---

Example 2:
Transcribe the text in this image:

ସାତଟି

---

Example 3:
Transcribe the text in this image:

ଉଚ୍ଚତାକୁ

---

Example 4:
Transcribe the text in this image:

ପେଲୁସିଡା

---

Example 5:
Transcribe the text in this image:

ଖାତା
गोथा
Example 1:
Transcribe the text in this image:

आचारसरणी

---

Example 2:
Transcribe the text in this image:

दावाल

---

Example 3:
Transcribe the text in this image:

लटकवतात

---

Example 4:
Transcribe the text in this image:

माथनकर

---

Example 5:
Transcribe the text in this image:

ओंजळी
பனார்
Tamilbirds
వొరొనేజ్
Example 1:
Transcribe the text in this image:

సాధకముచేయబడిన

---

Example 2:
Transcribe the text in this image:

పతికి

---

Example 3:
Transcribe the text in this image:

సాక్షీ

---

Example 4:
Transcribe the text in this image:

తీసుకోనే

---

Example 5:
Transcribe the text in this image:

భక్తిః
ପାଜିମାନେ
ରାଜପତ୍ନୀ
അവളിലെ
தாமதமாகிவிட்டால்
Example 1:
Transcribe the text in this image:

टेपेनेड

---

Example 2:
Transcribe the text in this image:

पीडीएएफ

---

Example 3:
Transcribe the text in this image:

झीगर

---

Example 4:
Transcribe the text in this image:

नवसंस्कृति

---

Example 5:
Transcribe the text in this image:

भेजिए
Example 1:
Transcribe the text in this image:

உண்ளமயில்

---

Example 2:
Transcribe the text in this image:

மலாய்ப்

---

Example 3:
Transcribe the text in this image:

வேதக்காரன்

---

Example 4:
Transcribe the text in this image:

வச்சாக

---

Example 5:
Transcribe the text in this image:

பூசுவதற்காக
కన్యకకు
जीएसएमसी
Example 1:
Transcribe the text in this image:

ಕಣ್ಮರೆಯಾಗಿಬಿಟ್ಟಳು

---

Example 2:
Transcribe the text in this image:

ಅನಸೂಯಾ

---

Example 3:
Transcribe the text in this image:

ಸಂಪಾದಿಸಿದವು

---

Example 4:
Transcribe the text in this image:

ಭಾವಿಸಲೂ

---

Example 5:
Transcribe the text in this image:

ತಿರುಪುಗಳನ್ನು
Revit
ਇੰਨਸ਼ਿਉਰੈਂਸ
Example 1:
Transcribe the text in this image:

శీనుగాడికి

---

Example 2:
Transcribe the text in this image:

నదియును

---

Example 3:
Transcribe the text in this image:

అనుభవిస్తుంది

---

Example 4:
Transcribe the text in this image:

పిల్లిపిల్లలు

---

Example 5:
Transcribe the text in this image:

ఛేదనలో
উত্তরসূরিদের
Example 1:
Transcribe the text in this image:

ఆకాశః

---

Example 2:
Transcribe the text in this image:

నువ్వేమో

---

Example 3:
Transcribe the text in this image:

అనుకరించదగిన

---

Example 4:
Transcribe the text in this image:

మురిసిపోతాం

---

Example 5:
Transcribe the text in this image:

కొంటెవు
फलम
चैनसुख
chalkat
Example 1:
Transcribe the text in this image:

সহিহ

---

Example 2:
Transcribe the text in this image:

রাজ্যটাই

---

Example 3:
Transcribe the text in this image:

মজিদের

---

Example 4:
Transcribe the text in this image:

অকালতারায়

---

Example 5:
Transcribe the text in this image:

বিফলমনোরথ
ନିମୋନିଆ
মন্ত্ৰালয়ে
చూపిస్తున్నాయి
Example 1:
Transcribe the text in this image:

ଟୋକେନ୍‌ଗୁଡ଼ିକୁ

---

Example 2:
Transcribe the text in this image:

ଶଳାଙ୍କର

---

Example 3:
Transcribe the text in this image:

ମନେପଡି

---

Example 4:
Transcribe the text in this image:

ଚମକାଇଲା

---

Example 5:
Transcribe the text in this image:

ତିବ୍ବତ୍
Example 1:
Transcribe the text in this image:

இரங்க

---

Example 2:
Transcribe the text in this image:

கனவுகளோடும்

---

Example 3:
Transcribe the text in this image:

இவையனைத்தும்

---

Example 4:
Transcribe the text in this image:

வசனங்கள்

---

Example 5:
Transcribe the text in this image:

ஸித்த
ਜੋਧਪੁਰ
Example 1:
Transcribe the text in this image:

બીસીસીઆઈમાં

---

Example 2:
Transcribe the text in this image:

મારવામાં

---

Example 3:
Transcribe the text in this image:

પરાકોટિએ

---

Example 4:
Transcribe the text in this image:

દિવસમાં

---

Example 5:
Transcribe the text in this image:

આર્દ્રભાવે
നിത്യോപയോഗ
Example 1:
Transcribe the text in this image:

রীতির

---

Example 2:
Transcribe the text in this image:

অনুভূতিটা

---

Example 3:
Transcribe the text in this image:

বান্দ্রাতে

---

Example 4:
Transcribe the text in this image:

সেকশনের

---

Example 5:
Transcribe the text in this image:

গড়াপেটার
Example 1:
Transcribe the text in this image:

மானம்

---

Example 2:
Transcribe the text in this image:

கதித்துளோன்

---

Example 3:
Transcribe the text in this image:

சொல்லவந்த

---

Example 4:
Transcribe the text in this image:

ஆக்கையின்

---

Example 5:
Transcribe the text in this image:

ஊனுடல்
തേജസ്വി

-----

- [ACTION ITEM] Repeat the listing above word for word, with no line missing.

- [EXERCISE RESULT]
---

Example 2:
Transcribe the text in this image:

ସାତଟି

---

Example 3:
Transcribe the text in this image:

ଉଚ୍ଚତାକୁ

---

Example 4:
Transcribe the text in this image:

ପେଲୁସିଡା

---

Example 5:
Transcribe the text in this image:

ଖାତା
गोथा
Example 1:
Transcribe the text in this image:

आचारसरणी

---

Example 2:
Transcribe the text in this image:

दावाल

---

Example 3:
Transcribe the text in this image:

लटकवतात

---

Example 4:
Transcribe the text in this image:

माथनकर

---

Example 5:
Transcribe the text in this image:

ओंजळी
பனார்
Tamilbirds
వొరొనేజ్
Example 1:
Transcribe the text in this image:

సాధకముచేయబడిన

---

Example 2:
Transcribe the text in this image:

పతికి

---

Example 3:
Transcribe the text in this image:

సాక్షీ

---

Example 4:
Transcribe the text in this image:

తీసుకోనే

---

Example 5:
Transcribe the text in this image:

భక్తిః
ପାଜିମାନେ
ରାଜପତ୍ନୀ
അവളിലെ
தாமதமாகிவிட்டால்
Example 1:
Transcribe the text in this image:

टेपेनेड

---

Example 2:
Transcribe the text in this image:

पीडीएएफ

---

Example 3:
Transcribe the text in this image:

झीगर

---

Example 4:
Transcribe the text in this image:

नवसंस्कृति

---

Example 5:
Transcribe the text in this image:

भेजिए
Example 1:
Transcribe the text in this image:

உண்ளமயில்

---

Example 2:
Transcribe the text in this image:

மலாய்ப்

---

Example 3:
Transcribe the text in this image:

வேதக்காரன்

---

Example 4:
Transcribe the text in this image:

வச்சாக

---

Example 5:
Transcribe the text in this image:

பூசுவதற்காக
కన్యకకు
जीएसएमसी
Example 1:
Transcribe the text in this image:

ಕಣ್ಮರೆಯಾಗಿಬಿಟ್ಟಳು

---

Example 2:
Transcribe the text in this image:

ಅನಸೂಯಾ

---

Example 3:
Transcribe the text in this image:

ಸಂಪಾದಿಸಿದವು

---

Example 4:
Transcribe the text in this image:

ಭಾವಿಸಲೂ

---

Example 5:
Transcribe the text in this image:

ತಿರುಪುಗಳನ್ನು
Revit
ਇੰਨਸ਼ਿਉਰੈਂਸ
Example 1:
Transcribe the text in this image:

శీనుగాడికి

---

Example 2:
Transcribe the text in this image:

నదియును

---

Example 3:
Transcribe the text in this image:

అనుభవిస్తుంది

---

Example 4:
Transcribe the text in this image:

పిల్లిపిల్లలు

---

Example 5:
Transcribe the text in this image:

ఛేదనలో
উত্তরসূরিদের
Example 1:
Transcribe the text in this image:

ఆకాశః

---

Example 2:
Transcribe the text in this image:

నువ్వేమో

---

Example 3:
Transcribe the text in this image:

అనుకరించదగిన

---

Example 4:
Transcribe the text in this image:

మురిసిపోతాం

---

Example 5:
Transcribe the text in this image:

కొంటెవు
फलम
चैनसुख
chalkat
Example 1:
Transcribe the text in this image:

সহিহ

---

Example 2:
Transcribe the text in this image:

রাজ্যটাই

---

Example 3:
Transcribe the text in this image:

মজিদের

---

Example 4:
Transcribe the text in this image:

অকালতারায়

---

Example 5:
Transcribe the text in this image:

বিফলমনোরথ
ନିମୋନିଆ
মন্ত্ৰালয়ে
చూపిస్తున్నాయి
Example 1:
Transcribe the text in this image:

ଟୋକେନ୍‌ଗୁଡ଼ିକୁ

---

Example 2:
Transcribe the text in this image:

ଶଳାଙ୍କର

---

Example 3:
Transcribe the text in this image:

ମନେପଡି

---

Example 4:
Transcribe the text in this image:

ଚମକାଇଲା

---

Example 5:
Transcribe the text in this image:

ତିବ୍ବତ୍
Example 1:
Transcribe the text in this image:

இரங்க

---

Example 2:
Transcribe the text in this image:

கனவுகளோடும்

---

Example 3:
Transcribe the text in this image:

இவையனைத்தும்

---

Example 4:
Transcribe the text in this image:

வசனங்கள்

---

Example 5:
Transcribe the text in this image:

ஸித்த
ਜੋਧਪੁਰ
Example 1:
Transcribe the text in this image:

બીસીસીઆઈમાં

---

Example 2:
Transcribe the text in this image:

મારવામાં

---

Example 3:
Transcribe the text in this image:

પરાકોટિએ

---

Example 4:
Transcribe the text in this image:

દિવસમાં

---

Example 5:
Transcribe the text in this image:

આર્દ્રભાવે
നിത്യോപയോഗ
Example 1:
Transcribe the text in this image:

রীতির

---

Example 2:
Transcribe the text in this image:

অনুভূতিটা

---

Example 3:
Transcribe the text in this image:

বান্দ্রাতে

---

Example 4:
Transcribe the text in this image:

সেকশনের

---

Example 5:
Transcribe the text in this image:

গড়াপেটার
Example 1:
Transcribe the text in this image:

மானம்

---

Example 2:
Transcribe the text in this image:

கதித்துளோன்

---

Example 3:
Transcribe the text in this image:

சொல்லவந்த

---

Example 4:
Transcribe the text in this image:

ஆக்கையின்

---

Example 5:
Transcribe the text in this image:

ஊனுடல்
തേജസ്വി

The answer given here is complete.